Within the listing below, please copy exactly the lines between the line holding "100 170 9781" and the line holding "183 150 13977", inclusive.

RECORDS SHOWN:
——————————

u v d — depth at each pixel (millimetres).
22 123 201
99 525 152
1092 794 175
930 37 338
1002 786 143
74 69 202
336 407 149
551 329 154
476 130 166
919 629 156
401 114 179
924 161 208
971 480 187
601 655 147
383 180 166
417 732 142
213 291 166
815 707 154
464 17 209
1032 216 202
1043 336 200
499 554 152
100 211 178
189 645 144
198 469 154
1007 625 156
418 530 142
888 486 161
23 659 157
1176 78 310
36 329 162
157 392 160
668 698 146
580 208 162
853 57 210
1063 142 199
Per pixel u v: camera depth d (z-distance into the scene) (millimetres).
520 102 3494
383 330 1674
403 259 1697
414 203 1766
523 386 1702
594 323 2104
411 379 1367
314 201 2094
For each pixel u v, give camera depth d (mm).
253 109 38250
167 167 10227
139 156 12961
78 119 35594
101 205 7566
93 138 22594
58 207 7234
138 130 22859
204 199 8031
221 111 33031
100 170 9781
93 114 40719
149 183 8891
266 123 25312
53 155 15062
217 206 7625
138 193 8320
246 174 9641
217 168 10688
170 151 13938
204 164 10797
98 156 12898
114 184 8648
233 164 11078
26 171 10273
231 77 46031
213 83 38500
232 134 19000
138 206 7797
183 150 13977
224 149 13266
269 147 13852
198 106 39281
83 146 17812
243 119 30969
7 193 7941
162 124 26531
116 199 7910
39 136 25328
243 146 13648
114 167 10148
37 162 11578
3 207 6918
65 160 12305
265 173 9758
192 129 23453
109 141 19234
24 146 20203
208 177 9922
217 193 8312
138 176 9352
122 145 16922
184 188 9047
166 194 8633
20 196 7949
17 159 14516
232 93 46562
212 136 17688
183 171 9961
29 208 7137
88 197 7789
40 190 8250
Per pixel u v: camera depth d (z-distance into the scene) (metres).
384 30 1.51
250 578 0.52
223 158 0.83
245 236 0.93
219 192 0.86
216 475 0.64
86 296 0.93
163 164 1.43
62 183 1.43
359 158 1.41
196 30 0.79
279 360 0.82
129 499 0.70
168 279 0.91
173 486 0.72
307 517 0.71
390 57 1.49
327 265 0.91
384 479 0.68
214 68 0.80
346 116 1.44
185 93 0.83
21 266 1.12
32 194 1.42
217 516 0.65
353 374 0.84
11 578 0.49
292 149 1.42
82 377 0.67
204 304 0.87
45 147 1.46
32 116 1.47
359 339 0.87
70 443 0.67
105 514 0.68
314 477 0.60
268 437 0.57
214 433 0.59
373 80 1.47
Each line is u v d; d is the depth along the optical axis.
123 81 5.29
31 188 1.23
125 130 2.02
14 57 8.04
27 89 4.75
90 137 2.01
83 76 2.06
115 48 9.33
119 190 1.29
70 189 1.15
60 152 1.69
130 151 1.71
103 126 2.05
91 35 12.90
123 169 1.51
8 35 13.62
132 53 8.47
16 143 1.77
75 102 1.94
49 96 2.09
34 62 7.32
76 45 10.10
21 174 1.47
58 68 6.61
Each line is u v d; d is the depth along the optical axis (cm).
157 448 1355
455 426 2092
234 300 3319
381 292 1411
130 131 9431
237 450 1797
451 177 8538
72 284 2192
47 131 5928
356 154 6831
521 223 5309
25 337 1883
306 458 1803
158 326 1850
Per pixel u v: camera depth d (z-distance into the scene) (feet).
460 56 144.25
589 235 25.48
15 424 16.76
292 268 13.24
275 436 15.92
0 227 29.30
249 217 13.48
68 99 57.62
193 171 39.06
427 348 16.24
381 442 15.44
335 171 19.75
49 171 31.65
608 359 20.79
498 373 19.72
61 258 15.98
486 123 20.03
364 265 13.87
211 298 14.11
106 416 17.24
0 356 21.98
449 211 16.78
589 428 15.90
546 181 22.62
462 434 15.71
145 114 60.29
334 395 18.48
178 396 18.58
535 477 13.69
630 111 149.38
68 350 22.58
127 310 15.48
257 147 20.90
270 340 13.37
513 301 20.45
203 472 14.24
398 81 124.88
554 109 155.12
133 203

——————————

WRITTEN SOLUTION:
100 170 9781
93 114 40719
149 183 8891
266 123 25312
53 155 15062
217 206 7625
138 193 8320
246 174 9641
217 168 10688
170 151 13938
204 164 10797
98 156 12898
114 184 8648
233 164 11078
26 171 10273
231 77 46031
213 83 38500
232 134 19000
138 206 7797
183 150 13977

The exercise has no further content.